As the song goes, “We all need somebody to lean on.”
We also need money sometimes, and that can come in the form of a personal loan or a line of credit.
These two credit options have a lot in common, but you should know the difference if you want to make a cost-effective decision that meets your needs.
A personal loan is a structured, set amount of money you can borrow. You get the money upfront in a lump sum, and lenders typically set a minimum on how much money they give in a personal loan, which makes smaller amounts more difficult to attain.
When you take out a personal loan, you agree to repayment terms that dictate how much you pay back every month for a set amount of time. If you miss a payment, you may be charged punitive interest fees.
These are the three things that most affect the terms of a personal loan:
- Your personal financial profile
- How much money you borrow
- How many months you need to repay
A personal line of credit is similar to a credit card. Often called “revolving credit,” a line of credit allows you to access to cash as you need it, instead of upfront in a lump sum. With it, you have access to the amount of money you need, though there is a set limit.
However, repaying a line of credit is different from a personal loan.
Once you begin using your line of credit, it’s best to pay it back as quickly as possible to avoid possible interest charges. But it’s not as structured as repaying a personal loan.
Each lender’s terms are different, and it’s important to read the fine print to know exactly what you can and cannot do. In general, repaying a line of credit is like repaying a credit card.
But revolving credit also doesn’t have an end. So if you’re working on a project with an uncertain end-date, you can use this form of capital to ensure you get it all done without having to apply for a new loan. Also, you’ll only have to pay interest on the amount you actually borrow.

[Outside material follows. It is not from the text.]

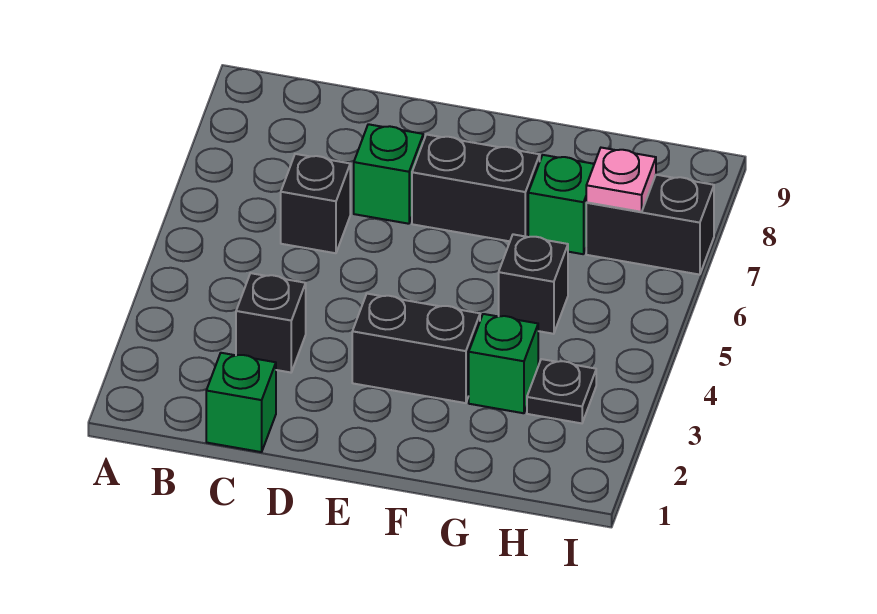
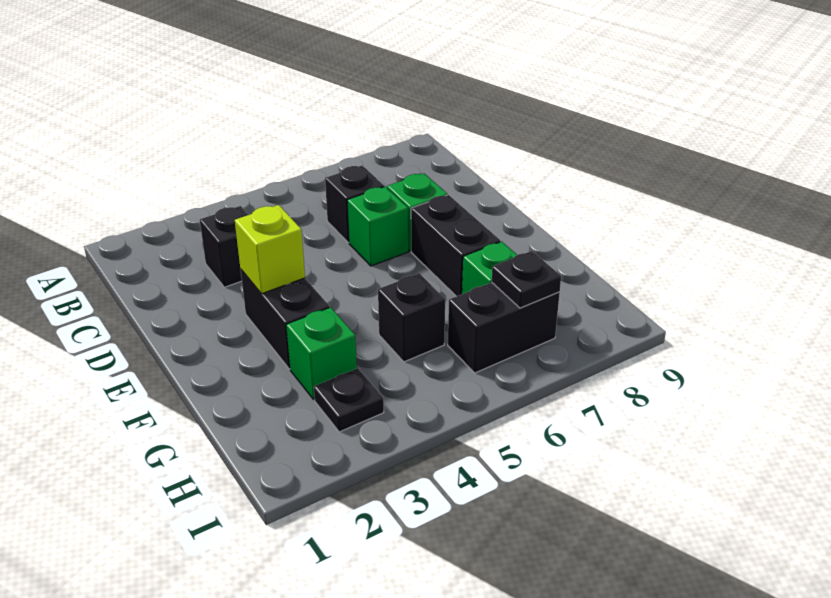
green 1x1 brick [206,353,276,452] -> green 1x1 brick moved to [347,187,408,266]
none -> lime 1x1 brick [235,205,305,294]
black 1x2 brick [586,175,714,275] -> black 1x2 brick turned to [448,282,560,373]
pink 1x1 plate [586,148,656,212] -> black 1x1 plate [492,251,561,308]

So if a project comes in at a lower amount than you expected, you won’t be on the hook for the difference.
The biggest differences between a personal loan and a line of credit are in how you receive the money (lump sum vs. revolving) and how you repay (structured vs. as-you-go).
But there are differences in how they’re set up, too.
A line of credit typically has a higher interest rate. How much you pay in interest is decided by the factors that affect your ability to borrow money: credit score and income.
The rate on a line of credit is often variable, which means the lender can change the rate after you’ve opened up the line of credit. A line of credit is often easier to attain, as well.
A personal loans is more likely to have a fixed rate, though a variable rate is possible. They’re also tougher to secure for people with less-than-stellar credit.
Your credit history and income are important factors if you’re interested in a personal loan or a line of credit — lenders use them to determine your interest terms.
Personal loans and lines of credit can be secured or unsecured. If it’s secured, you must provide some form of collateral, like property or a car.
A personal loan is usually a good idea if you know exactly how much money you need.
For example, if you already have a bill and know that’s all you need to pay.
Other situations where a personal loan might help:
- Auto repairs
- Unexpected medical costs
- Big-ticket purchases (e.g. a new car)
- Credit card balances
- Tax bills
A line of credit is ideal if you don’t know exactly how much money you need.
If you have ongoing expenses, for example, or if you aren’t sure when your next big payday will arrive, a line of credit can provide stability.
A few times when a line of credit could help:
- Weddings (unexpected costs often arise)
- Home renovations
- Ongoing medical costs
- Unpredictable income (contract workers or commission-dependent salespeople)
Bottom line: If you need to borrow money, you have reliable options in either a personal loan or a line of credit. A personal loan is more rigid, but usually has a better interest rate. A line of credit offers more flexibility, but you need to be smart about repaying it.